The reclusive Terrence Malick returns with a much less direct and linear cinematic piece about, well, I’m not quite sure. If you break it down it’s a simple coming-of-age story about a boy who grows up with a short-tempered authoritarian father and eventually begins to rebel against his very ridged, buzz-cut upbringing. But the opening half-hour or so where we learn one of the boy’s brothers will eventually die (aged 19, long after the childhood events that provide the load-bearing centre of the film) and are then treated to an astonishingly well imagined and visualised version of how the universe and Earth began serve to unbalance the delicate story that’s being set up… if indeed there’s a story at all. Malick’s ever-moving and often un-obtrusive camera makes the viewer feel like the eye of God peering at events from the sidelines and we feel moved to intervene at times. It’s an exhaustingly sombre and lyrical film and will test the patience of most viewers, especially as there’s no real conclusion of sorts or explanation as to what’s just happened. It just sort of… happens.

My theory about the film is thus (warning: I’ve had to use brackets within brackets to properly annotate my explanations, so prepare yourself for lots of “(this (this))”:

We see a young man’s parents being informed of his death and their initial attempts to come to terms with their loss. From here we see the young man’s brother, who is already dead after drowning as a child, as an adult man (Sean Penn) in heaven (which is represented as a modern day busy skyscraper and hinted at by the man’s lighting of a blue candle in remembrance (I think “blue” represents heaven and goodness)) who’s living out his father’s dream of seeing his sons achieving a successful and wealthy life, even though he’s doing it in heaven.
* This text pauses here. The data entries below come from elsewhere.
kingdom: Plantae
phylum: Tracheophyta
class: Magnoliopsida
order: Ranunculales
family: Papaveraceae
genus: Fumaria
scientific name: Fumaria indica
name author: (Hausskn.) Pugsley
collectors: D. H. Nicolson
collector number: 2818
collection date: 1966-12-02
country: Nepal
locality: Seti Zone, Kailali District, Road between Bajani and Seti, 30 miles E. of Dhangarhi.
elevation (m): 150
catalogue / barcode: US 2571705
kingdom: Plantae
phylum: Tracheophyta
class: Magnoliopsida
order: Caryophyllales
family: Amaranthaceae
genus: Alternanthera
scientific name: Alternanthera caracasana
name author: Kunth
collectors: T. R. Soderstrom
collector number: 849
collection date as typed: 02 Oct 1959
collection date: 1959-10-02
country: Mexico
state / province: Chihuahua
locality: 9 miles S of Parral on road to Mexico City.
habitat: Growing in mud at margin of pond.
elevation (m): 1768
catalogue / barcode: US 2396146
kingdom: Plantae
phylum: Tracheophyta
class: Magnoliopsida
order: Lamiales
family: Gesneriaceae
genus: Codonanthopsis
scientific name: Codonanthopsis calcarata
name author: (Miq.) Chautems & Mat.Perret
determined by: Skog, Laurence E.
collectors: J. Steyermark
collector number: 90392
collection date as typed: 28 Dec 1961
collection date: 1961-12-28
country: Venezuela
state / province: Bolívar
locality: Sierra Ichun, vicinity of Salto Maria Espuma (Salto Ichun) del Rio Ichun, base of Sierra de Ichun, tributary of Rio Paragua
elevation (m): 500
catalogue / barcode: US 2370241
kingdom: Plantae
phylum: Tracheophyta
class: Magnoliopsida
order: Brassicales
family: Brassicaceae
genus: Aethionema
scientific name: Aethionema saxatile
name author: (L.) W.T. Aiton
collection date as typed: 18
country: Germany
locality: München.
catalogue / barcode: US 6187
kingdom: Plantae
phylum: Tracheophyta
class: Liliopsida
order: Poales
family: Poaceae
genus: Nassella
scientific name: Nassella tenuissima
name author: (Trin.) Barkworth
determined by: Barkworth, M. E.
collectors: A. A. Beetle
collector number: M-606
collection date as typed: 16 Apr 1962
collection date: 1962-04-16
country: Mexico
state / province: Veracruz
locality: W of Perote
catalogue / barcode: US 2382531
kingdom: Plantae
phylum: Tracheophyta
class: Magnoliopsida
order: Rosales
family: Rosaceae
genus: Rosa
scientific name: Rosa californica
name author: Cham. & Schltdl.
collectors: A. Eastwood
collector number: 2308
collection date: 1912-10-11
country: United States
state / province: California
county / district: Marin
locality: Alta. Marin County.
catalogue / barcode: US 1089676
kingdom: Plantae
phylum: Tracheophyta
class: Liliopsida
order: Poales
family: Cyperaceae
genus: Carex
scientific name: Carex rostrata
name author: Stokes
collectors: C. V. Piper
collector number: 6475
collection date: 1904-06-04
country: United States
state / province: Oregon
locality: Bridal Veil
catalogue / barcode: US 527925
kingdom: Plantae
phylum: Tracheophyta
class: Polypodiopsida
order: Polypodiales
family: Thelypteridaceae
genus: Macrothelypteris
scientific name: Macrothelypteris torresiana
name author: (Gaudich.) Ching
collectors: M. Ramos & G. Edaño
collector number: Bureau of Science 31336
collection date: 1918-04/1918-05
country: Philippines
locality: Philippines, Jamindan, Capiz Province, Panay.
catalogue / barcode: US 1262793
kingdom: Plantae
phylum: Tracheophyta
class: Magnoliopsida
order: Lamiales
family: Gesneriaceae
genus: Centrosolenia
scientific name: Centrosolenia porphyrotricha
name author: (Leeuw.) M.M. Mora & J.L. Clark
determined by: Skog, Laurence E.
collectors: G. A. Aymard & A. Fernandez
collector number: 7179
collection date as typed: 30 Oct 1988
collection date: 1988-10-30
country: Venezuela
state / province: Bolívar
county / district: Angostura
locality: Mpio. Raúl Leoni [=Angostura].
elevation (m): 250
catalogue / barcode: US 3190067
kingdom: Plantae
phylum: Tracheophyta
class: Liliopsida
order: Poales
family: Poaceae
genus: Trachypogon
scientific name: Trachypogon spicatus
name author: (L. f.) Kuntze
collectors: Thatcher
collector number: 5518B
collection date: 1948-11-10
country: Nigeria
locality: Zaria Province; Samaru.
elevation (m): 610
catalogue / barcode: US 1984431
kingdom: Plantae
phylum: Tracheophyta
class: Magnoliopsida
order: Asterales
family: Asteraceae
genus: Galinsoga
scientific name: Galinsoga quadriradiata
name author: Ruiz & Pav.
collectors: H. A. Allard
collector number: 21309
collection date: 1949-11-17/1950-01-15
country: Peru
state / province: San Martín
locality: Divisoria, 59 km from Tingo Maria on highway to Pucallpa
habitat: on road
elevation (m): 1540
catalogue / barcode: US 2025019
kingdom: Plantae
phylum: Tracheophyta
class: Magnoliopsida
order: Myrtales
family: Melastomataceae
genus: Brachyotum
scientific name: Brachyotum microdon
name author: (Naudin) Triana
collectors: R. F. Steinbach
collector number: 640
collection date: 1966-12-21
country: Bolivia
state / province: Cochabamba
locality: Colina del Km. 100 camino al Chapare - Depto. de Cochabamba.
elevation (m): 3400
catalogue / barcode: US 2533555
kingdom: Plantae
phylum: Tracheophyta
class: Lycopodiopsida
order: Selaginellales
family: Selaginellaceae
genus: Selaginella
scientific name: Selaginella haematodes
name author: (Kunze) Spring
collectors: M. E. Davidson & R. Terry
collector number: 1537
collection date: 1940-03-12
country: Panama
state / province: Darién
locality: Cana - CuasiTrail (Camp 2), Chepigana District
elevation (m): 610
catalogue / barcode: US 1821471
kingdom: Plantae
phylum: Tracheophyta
The young man’s brother then tries to reconcile things with his family and father by viewing his and his family’s life, and the universe as a whole, from the start (we even see his father lighting a red candle at one point, assumedly to hint at the fact that the path his father is taking in life (with his family in tow) is leading him to hell and/or damnation) and trying to understand what went wrong, if it went wrong at all. By the end he realises his father was only trying to do right by his family and his aggressive outbursts were only because of his frustration and desire to protect them. Once the man feels reconciled he meets his family as they enter heaven (which is represented by a sun-drenched beach) and a happy, loving reunion takes place.

There, that’s it, that’s what I think.

To me it was never particularly clear which of the three boys dies at the start and it’s never explained how he dies, so I’m guessing it’s all open to interpretation. I think Sean Penn’s character dies when the family are at a lake swimming and the references he makes in heaven to his dead brother are misleading… I think he’s mourning the other members of his family (including his recently deceased 19 year old brother) who are, one by one, dying and joining him in heaven. So basically when the film begins we’re witnessing the second child death and when the grandmother attempts to console the mother by saying “you still have the other two” she’s actually referring to the last boy and the father (Brad Pitt).

Give it a go… you’ll either feel empty or fulfilled by the end.

I also recommend watching it alone without distraction.